Life expectancy in the United States also remains lower than in dozens of other countries. It also didn’t recover as quickly as other places, including France, Italy, Spain and Sweden.

Steven Woolf, a mortality researcher at Virginia Commonwealth University, said he hopes the United States will eventually return to pre-pandemic life expectancy.

But “what I’m trying to say is: that’s not a good place to be,” he added.

Do men or women live longer?

Some other highlights from the new report:

Life expectancy increased for both men and women and for all racial and ethnic groups.

Declining COVID-19 deaths drove 84% of the increase in life expectancy seen now. The next largest contributor was a decline in deaths from heart disease, which is blamed for about 4% of the increase. But experts note that deaths from heart disease increased during the pandemic, and both played a role in many deaths during that period.

Changes in life expectancy varied by race and ethnicity. Hispanic Americans, American Indians and Alaska Natives saw their life expectancy increase by more than two years in 2022. Black life expectancy increased by more than a year and a half. The life expectancy of Asian Americans increased by one year and the life expectancy of whites increased by about 10 months.

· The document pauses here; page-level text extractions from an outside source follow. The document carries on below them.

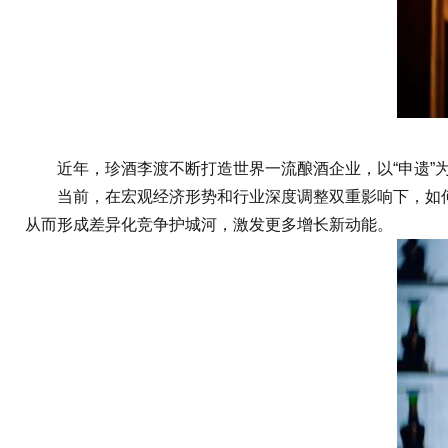
近年，珍酒李渡不断打造世界一流酿酒企业，以“申遗”为突
当前，在宏观经济形势和行业深度调整双重影响下，如何
从而形成差异化竞争护城河，激发更多增长新动能。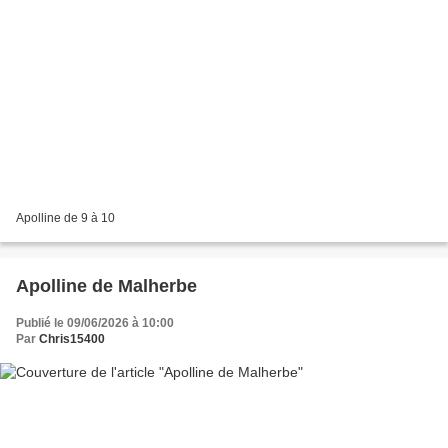
Apolline de 9 à 10
Apolline de Malherbe
Publié le 09/06/2026 à 10:00
Par
Chris15400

But the changes are relative, because Hispanic Americans and Native Americans were hardest hit at the start of COVID-19. Hispanic life expectancy fell more than four years between 2019 and 2021, and Native American life expectancy fell more than six years.

“Many of the big increases in life expectancy are coming from the groups that suffered the most from COVID,” said Mark Hayward, a sociology professor at the University of Texas who researches how different factors affect adult deaths. “They had more things to recover from.”